Rumbo a la cuarta copa del mundo / por Damián Ríos

Till leyó el artículo de Martín Caparrós en El país a propósito del partido contra Holanda y me lo copia en el chat del skype: “Quizá somos esto; quizás el error –tan argentino– de muchos argentinos fue haber creído que podíamos ser otra cosa: una que, en principio, parecía mejor.” Le digo que Caparrós es un novelista desparejo, que a veces es mediocre y que a veces es malo; que es un hábil periodista, pero que en literatura ha probado casi todas las formas del error y del mal gusto. Tiene un blog en un diario español, le digo, si siquiera una columna el diario principal. Till, que ya está festejando, me dice que de todas maneras será un intelectual prestigioso; es probable, le digo, y por eso mismo no significa demasiado. Till dice que no entiende a los argentinos y que Caparrós sí. No sé lo que entiende Caparrós, pero hablemos de fútbol. Hablemos de Alemania que le ganó a Brasil en una muestra de carácter, que le hizo sentir el rigor por meterse, injustamente, en una semifinal para la que no estaba preparado, con una muestra de talento y precisión; de personalidad y oportunismo. Con jugadores que se conocen muy bien y que casi siempre salen jugando desde el fondo con pases precisos y que en el medio son muy rápidos y casi nunca se equivocan y que adelante son generalmente letales, que tienen un arquero al que es difícil imaginarlo vencido.
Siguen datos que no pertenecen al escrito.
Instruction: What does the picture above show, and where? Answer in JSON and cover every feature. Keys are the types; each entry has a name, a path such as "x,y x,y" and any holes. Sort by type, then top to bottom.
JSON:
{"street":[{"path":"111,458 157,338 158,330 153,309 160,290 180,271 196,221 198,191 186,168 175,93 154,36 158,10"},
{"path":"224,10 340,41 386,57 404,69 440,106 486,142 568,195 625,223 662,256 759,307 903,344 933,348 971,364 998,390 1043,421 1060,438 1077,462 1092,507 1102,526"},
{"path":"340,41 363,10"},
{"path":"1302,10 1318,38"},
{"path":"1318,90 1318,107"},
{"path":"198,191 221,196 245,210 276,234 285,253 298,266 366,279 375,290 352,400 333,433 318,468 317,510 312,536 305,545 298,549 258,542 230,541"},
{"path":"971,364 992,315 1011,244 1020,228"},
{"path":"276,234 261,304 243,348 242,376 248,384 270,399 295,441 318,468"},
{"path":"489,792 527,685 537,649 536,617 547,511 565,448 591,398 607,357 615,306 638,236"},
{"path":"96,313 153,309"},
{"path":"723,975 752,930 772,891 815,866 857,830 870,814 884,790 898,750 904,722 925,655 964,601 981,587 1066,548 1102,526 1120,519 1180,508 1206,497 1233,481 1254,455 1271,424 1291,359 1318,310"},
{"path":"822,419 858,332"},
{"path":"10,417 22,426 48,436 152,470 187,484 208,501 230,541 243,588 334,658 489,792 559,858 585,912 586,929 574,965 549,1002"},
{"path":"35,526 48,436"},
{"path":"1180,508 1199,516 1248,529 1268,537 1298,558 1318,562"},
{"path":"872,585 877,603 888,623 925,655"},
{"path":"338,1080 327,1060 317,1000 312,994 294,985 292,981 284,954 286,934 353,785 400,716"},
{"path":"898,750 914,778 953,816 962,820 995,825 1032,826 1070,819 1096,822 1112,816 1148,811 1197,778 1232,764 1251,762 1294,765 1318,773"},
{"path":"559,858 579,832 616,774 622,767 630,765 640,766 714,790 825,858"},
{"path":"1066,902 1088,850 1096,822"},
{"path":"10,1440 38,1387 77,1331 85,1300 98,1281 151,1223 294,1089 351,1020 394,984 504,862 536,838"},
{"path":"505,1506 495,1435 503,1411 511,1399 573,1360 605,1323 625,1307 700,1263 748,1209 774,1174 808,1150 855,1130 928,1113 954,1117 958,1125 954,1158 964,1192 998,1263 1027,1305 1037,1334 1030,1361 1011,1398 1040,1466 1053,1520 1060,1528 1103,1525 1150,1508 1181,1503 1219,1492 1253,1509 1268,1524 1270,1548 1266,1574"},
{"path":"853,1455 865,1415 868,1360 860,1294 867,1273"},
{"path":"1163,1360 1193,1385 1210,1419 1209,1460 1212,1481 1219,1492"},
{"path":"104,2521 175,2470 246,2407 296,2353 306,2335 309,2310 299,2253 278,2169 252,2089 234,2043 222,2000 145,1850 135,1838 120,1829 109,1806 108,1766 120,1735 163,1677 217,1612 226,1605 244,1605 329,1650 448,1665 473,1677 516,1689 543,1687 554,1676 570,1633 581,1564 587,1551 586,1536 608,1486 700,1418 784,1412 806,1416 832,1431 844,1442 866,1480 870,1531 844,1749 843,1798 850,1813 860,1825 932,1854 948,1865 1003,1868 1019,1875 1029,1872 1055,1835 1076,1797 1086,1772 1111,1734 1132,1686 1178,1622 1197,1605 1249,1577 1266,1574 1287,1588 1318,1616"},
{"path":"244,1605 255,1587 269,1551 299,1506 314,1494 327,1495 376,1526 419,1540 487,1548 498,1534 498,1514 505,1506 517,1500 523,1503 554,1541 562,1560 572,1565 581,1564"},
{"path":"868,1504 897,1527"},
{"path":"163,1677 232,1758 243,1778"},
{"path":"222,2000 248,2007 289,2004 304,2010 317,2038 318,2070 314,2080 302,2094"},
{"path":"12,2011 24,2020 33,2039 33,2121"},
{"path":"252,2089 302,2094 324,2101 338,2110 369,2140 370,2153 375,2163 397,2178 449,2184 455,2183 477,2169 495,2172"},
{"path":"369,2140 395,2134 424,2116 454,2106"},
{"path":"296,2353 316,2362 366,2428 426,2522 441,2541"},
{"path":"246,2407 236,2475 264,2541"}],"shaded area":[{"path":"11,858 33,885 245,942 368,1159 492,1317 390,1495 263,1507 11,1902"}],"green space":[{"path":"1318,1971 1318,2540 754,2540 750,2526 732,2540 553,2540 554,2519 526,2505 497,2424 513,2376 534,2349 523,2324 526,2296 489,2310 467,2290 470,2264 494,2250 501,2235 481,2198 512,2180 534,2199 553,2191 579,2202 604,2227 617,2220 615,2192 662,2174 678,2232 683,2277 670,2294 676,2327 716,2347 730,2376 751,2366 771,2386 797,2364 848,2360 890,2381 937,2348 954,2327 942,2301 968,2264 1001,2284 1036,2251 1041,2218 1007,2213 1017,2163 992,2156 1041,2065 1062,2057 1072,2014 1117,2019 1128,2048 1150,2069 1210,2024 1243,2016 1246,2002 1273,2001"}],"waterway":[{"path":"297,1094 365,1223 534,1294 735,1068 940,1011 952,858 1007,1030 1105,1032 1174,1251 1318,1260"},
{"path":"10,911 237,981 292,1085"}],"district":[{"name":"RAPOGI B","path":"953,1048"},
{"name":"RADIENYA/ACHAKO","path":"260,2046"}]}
Que contra Brasil hicieron el mejor partido de la historia de los mundiales y que su técnico es serio y tiene un proyecto de largo plazo, que se prepararon para esta final, que la están esperando ansiosos desde hace 24 años. Qué puedo decir de Argentina, pregunta. De Argentina, querido amigo, no digas nada, no hay nada que analizar; no velamos ningún secreto y no hay nada que interpretar, entonces, ya lo sabemos todo.